Hard work should not be its only reward: an ode to the essential worker

I ran across the parking lot frantically waving my arms as the steam from my breath exited through the sides of my facemask like an old school steam locomotive.

Unfortunately, the modern day diesel electric locomotive not 60 feet away from me pulled out of the station anyhow.

I looked at my watch, it read 3:22 p.m. The train was scheduled to leave at 3:21, and it had. A train that was completely empty except for the ticket taker. There would have been one rider had they waited one extra minute, but apparently schedules are more important than ridership. The engineer did sound the horn, which seemed to be more out of spite than anything else, because the only person there to hear it was the one passenger they left steaming on the platform.

I haven’t taken the bus in years. But that missed train, a car repair and a lockdown can force one to do many a new thing. A forty minute wait for a rideshare vs. a two block walk, a $2 fare, and a stop within 200 yards of my house was a pretty easy decision to make.

The bus was by no means full, making social distancing pretty easy. And it soon became apparent that many of the people on the bus, took it every day, possibly even at the exact same time.

“How are you?” asked the bus driver, at almost every stop. The people he greeted didn’t look like holiday shoppers, there were no store branded handled bags, and many of them wore the black and white uniform of the restaurant employee, or the casual stretch pant of the maid service, or the heavy boots of the manual laborer.

We often hear about our “front line workers” and our “first responders” as the heroes of this pandemic. And they certainly do deserve our appreciation. But what about our “essential workers?” You know, the ones who aren’t making $80,000 a year, don’t have union protections, quality health insurance or pension plans. What about them?

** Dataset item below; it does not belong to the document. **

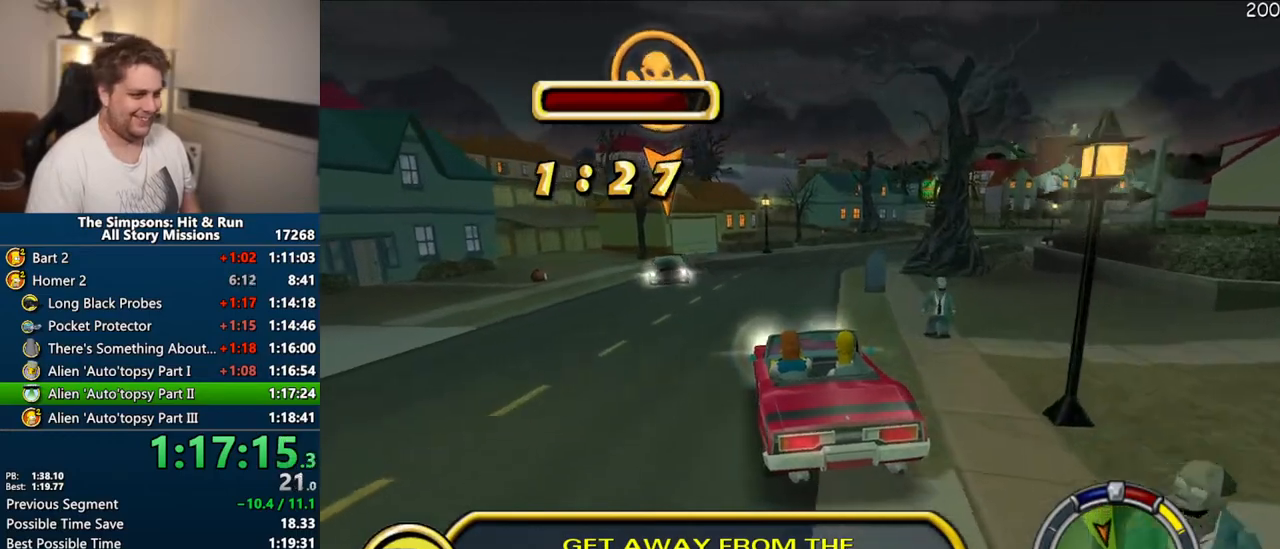
{"buttons": ["CROSS"], "left_stick": "center", "right_stick": "center", "events": [[33, "left_stick", "right"], [450, "left_stick", "center"]]}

“Good morning,” said the bundled up man nodding to the bundled up woman standing at the bus station when I got off. To even a stranger it was obvious that they knew each other. It was also obvious, that they didn’t know each other well. Two essential workers passing in the night, or in the middle of the afternoon, as it were.

I was chuckling to myself when the bundled up man turned to me.

“Jeff?” he said.

He was a prep cook that I used to work with, and he was now taking the bus to his second job, a job deemed absolutely “essential,” yet one that barely paid more than minimum wage.

In many cases our “essential workers” are the ones most taken for granted. They are the people who can’t not work. And in most cases the work they do is quite hard. For them there is no working from home, there are no Zoom conferences, and no unemployment. To put a face on it, they are the employees dealing with hundreds of customers a day at your local fast food drive through. They are the cooks preparing and bagging up your ToGo food at your favorite local restaraunt. They are the clerks at your local grocery store and the gang at your local hardware store. They don’t have time to be whining online about their right not to wear a mask, because they are too busy putting theirs on, taking two busses to get to just one of their jobs, and doing a job that while deemed “essential” is very often not appreciated.

I have often heard people decry minimum wage employees as “lazy.” Nothing could be further from the truth. In fact, just to survive on minimum wage, especially around here, one would have to work two full time, or close to full time jobs. And I bet neither of those jobs is easy.

Dishwashers, hotel maids, sanitary cleanup crews, none of those jobs are glamorous, nor are they particularly safe. Cleaning up potential Covid infection points? How could it be? Yet, someone has to do them. And quite often, just the process of getting to one of those jobs would prevent most people from taking them.

Leaving me with these thoughts:

-The hardest work is often the lowest paying

-Often the people complaining the loudest are the ones doing the least.

-“Without labor, nothing prospers,” once opined the philosopher Sophocles.

-Thank you to all the essential workers out there, one can only imagine where we’d be without you.

-However, there is one time sensitive essential engineer type that I’m not particularly fond of. At least not once, at approximately 3:22 one afternoon.